◆ AIM OF THE TASK:
Give every line of text from the records below as a single numbered list, leaving out blank lines and the pictures themselves.

INPUT RECORDS: Begin

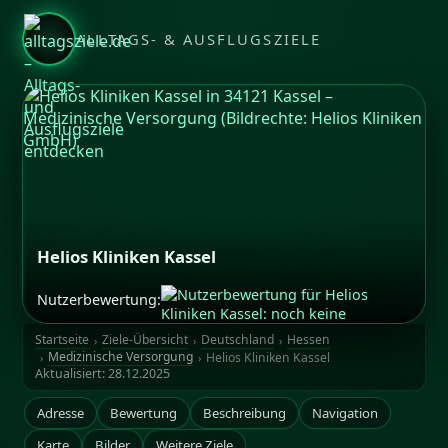
ALLTAGS- & AUSFLUGSZIELE
Helios Kliniken Kassel
Nutzerbewertung:
Bildrechte: Helios Kliniken GmbH
Startseite
Ziele-Übersicht
Deutschland
Hessen
Medizinische Versorgung
Helios Kliniken Kassel
Aktualisiert:
28.12.2025
Adresse
Bewertung
Beschreibung
Navigation
Karte
Bilder
Weitere Ziele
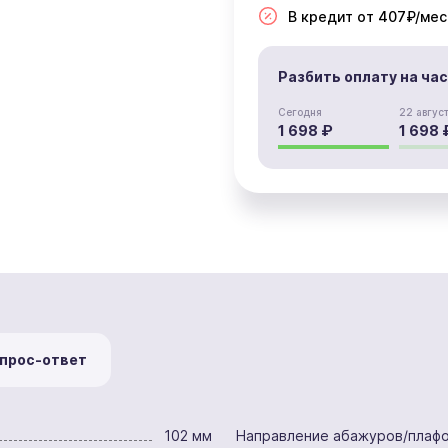
В кредит от 407₽/мес
Разбить оплату на ча
Сегодня
22 авгус
1 698 ₽
1 698 
прос-ответ
102 мм
Направление абажуров/плаф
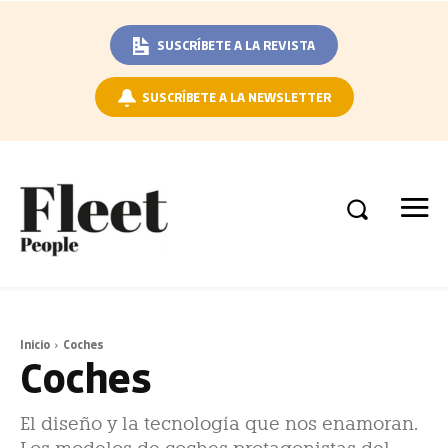
SUSCRÍBETE A LA REVISTA
SUSCRÍBETE A LA NEWSLETTER
Inicio
Coches
Coches
El diseño y la tecnología que nos enamoran.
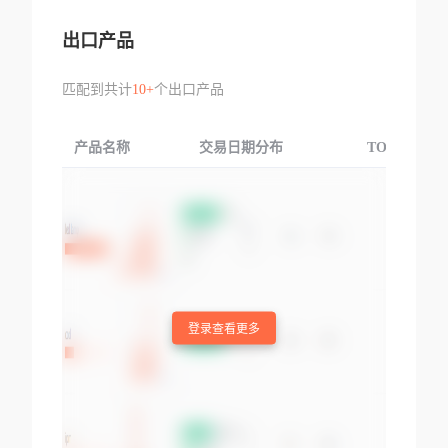
出口产品
匹配到共计
10+
个出口产品
产品名称
交易日期分布
TOP3交易国
登录查看更多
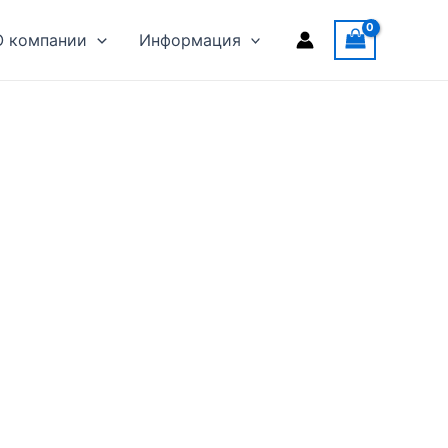
О компании
Информация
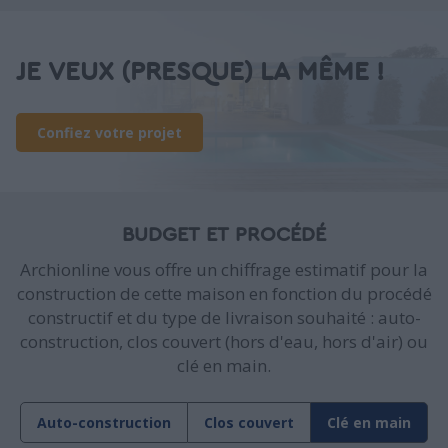
JE VEUX (PRESQUE) LA MÊME !
Confiez votre projet
BUDGET ET PROCÉDÉ
Archionline vous offre un chiffrage estimatif pour la
construction de cette maison en fonction du procédé
constructif et du type de livraison souhaité : auto-
construction, clos couvert (hors d'eau, hors d'air) ou
clé en main.
Auto-construction
Clos couvert
Clé en main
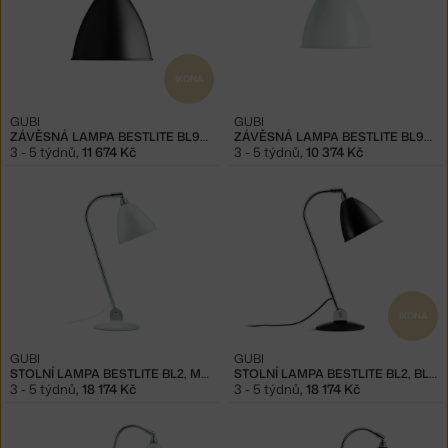
IKONA
GUBI
GUBI
ZÁVĚSNÁ LAMPA BESTLITE BL9M, BLACK
ZÁVĚSNÁ LAMPA BESTLITE BL9S, MATT WHITE
3 - 5 týdnů
,
11 674 Kč
3 - 5 týdnů
,
10 374 Kč
IKONA
GUBI
GUBI
STOLNÍ LAMPA BESTLITE BL2, MATT WHITE
STOLNÍ LAMPA BESTLITE BL2, BLACK
3 - 5 týdnů
,
18 174 Kč
3 - 5 týdnů
,
18 174 Kč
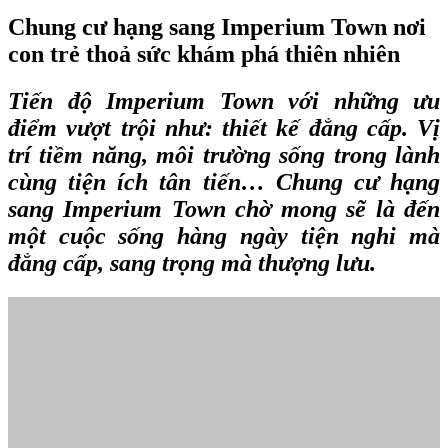
Chung cư hạng sang Imperium Town nơi
con trẻ thoả sức khám phá thiên nhiên
Tiến độ Imperium Town
với những ưu
điểm vượt trội như: thiết kế đẳng cấp. Vị
trí tiềm năng, môi trường sống trong lành
cùng tiện ích tân tiến… Chung cư hạng
sang Imperium Town chờ mong sẽ là đến
một cuộc sống hàng ngày tiện nghi mà
đẳng cấp, sang trọng mà thượng lưu.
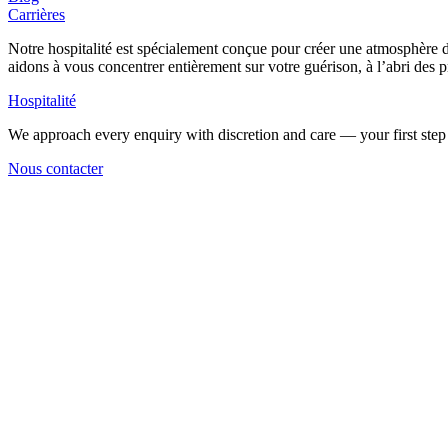
Carrières
Notre hospitalité est spécialement conçue pour créer une atmosphère de
aidons à vous concentrer entièrement sur votre guérison, à l’abri des pr
Hospitalité
We approach every enquiry with discretion and care — your first step 
Nous contacter
Retour au personnel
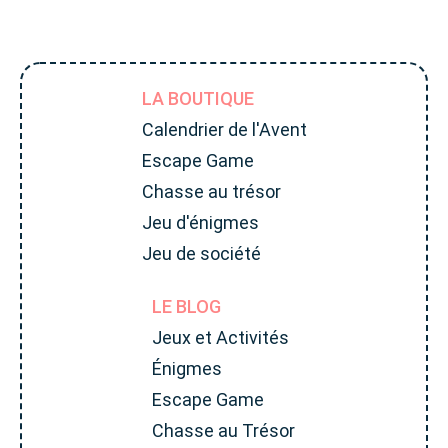
LA BOUTIQUE
Calendrier de l'Avent
Escape Game
Chasse au trésor
Jeu d'énigmes
Jeu de société
LE BLOG
Jeux et Activités
Énigmes
Escape Game
Chasse au Trésor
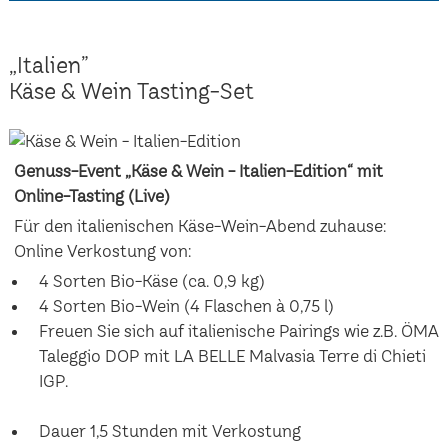
„Italien”
Käse & Wein Tasting-Set
Genuss-Event „Käse & Wein - Italien-Edition“ mit
Online-Tasting (Live)
Für den italienischen Käse-Wein-Abend zuhause:
Online Verkostung von:
4 Sorten Bio-Käse (ca. 0,9 kg)
4 Sorten Bio-Wein (4 Flaschen à 0,75 l)
Freuen Sie sich auf italienische Pairings wie z.B. ÖMA
Taleggio DOP mit LA BELLE Malvasia Terre di Chieti
IGP.
Dauer 1,5 Stunden mit Verkostung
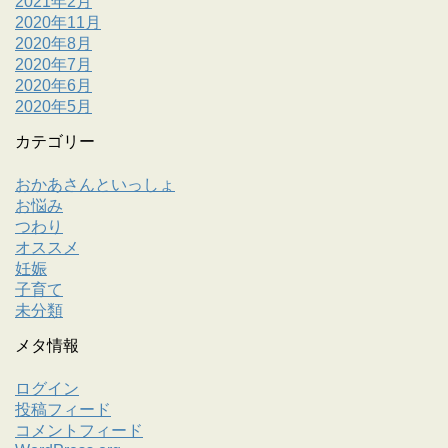
2021年2月
2020年11月
2020年8月
2020年7月
2020年6月
2020年5月
カテゴリー
おかあさんといっしょ
お悩み
つわり
オススメ
妊娠
子育て
未分類
メタ情報
ログイン
投稿フィード
コメントフィード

INPUT RECORDS: End

◆ RESPONSE TO THE TASK:
1. ALLTAGS- & AUSFLUGSZIELE
2. Helios Kliniken Kassel
3. Nutzerbewertung:
4. Bildrechte: Helios Kliniken GmbH
5. Startseite
6. Ziele-Übersicht
7. Deutschland
8. Hessen
9. Medizinische Versorgung
10. Helios Kliniken Kassel
11. Aktualisiert:
12. 28.12.2025
13. Adresse
14. Bewertung
15. Beschreibung
16. Navigation
17. Karte
18. Bilder
19. Weitere Ziele
20. В кредит от 407₽/мес
21. Разбить оплату на ча
22. Сегодня
23. 22 авгус
24. 1 698 ₽
25. 1 698 
26. прос-ответ
27. 102 мм
28. Направление абажуров/плаф
29. SUSCRÍBETE A LA REVISTA
30. SUSCRÍBETE A LA NEWSLETTER
31. Inicio
32. Coches
33. Coches
34. El diseño y la tecnología que nos enamoran.
35. 出口产品
36. 匹配到共计
37. 10+
38. 个出口产品
39. 产品名称
40. 交易日期分布
41. TOP3交易国
42. 登录查看更多
43. О компании
44. Информация
45. JE VEUX (PRESQUE) LA MÊME !
46. Confiez votre projet
47. BUDGET ET PROCÉDÉ
48. Archionline vous offre un chiffrage estimatif pour la
49. construction de cette maison en fonction du procédé
50. constructif et du type de livraison souhaité : auto-
51. construction, clos couvert (hors d'eau, hors d'air) ou
52. clé en main.
53. Auto-construction
54. Clos couvert
55. Clé en main
56. IKONA
57. GUBI
58. GUBI
59. ZÁVĚSNÁ LAMPA BESTLITE BL9M, BLACK
60. ZÁVĚSNÁ LAMPA BESTLITE BL9S, MATT WHITE
61. 3 - 5 týdnů
62. ,
63. 11 674 Kč
64. 3 - 5 týdnů
65. ,
66. 10 374 Kč
67. IKONA
68. GUBI
69. GUBI
70. STOLNÍ LAMPA BESTLITE BL2, MATT WHITE
71. STOLNÍ LAMPA BESTLITE BL2, BLACK
72. 3 - 5 týdnů
73. ,
74. 18 174 Kč
75. 3 - 5 týdnů
76. ,
77. 18 174 Kč
78. Chung cư hạng sang Imperium Town nơi
79. con trẻ thoả sức khám phá thiên nhiên
80. Tiến độ Imperium Town
81. với những ưu
82. điểm vượt trội như: thiết kế đẳng cấp. Vị
83. trí tiềm năng, môi trường sống trong lành
84. cùng tiện ích tân tiến… Chung cư hạng
85. sang Imperium Town chờ mong sẽ là đến
86. một cuộc sống hàng ngày tiện nghi mà
87. đẳng cấp, sang trọng mà thượng lưu.
88. Carrières
89. Notre hospitalité est spécialement conçue pour créer une atmosphère de
90. aidons à vous concentrer entièrement sur votre guérison, à l’abri des pr
91. Hospitalité
92. We approach every enquiry with discretion and care — your first step 
93. Nous contacter
94. Retour au personnel
95. LA BOUTIQUE
96. Calendrier de l'Avent
97. Escape Game
98. Chasse au trésor
99. Jeu d'énigmes
100. Jeu de société
101. LE BLOG
102. Jeux et Activités
103. Énigmes
104. Escape Game
105. Chasse au Trésor
106. „Italien”
107. Käse & Wein Tasting-Set
108. Genuss-Event „Käse & Wein - Italien-Edition“ mit
109. Online-Tasting (Live)
110. Für den italienischen Käse-Wein-Abend zuhause:
111. Online Verkostung von:
112. 4 Sorten Bio-Käse (ca. 0,9 kg)
113. 4 Sorten Bio-Wein (4 Flaschen à 0,75 l)
114. Freuen Sie sich auf italienische Pairings wie z.B. ÖMA
115. Taleggio DOP mit LA BELLE Malvasia Terre di Chieti
116. IGP.
117. Dauer 1,5 Stunden mit Verkostung
118. 2021年2月
119. 2020年11月
120. 2020年8月
121. 2020年7月
122. 2020年6月
123. 2020年5月
124. カテゴリー
125. おかあさんといっしょ
126. お悩み
127. つわり
128. オススメ
129. 妊娠
130. 子育て
131. 未分類
132. メタ情報
133. ログイン
134. 投稿フィード
135. コメントフィード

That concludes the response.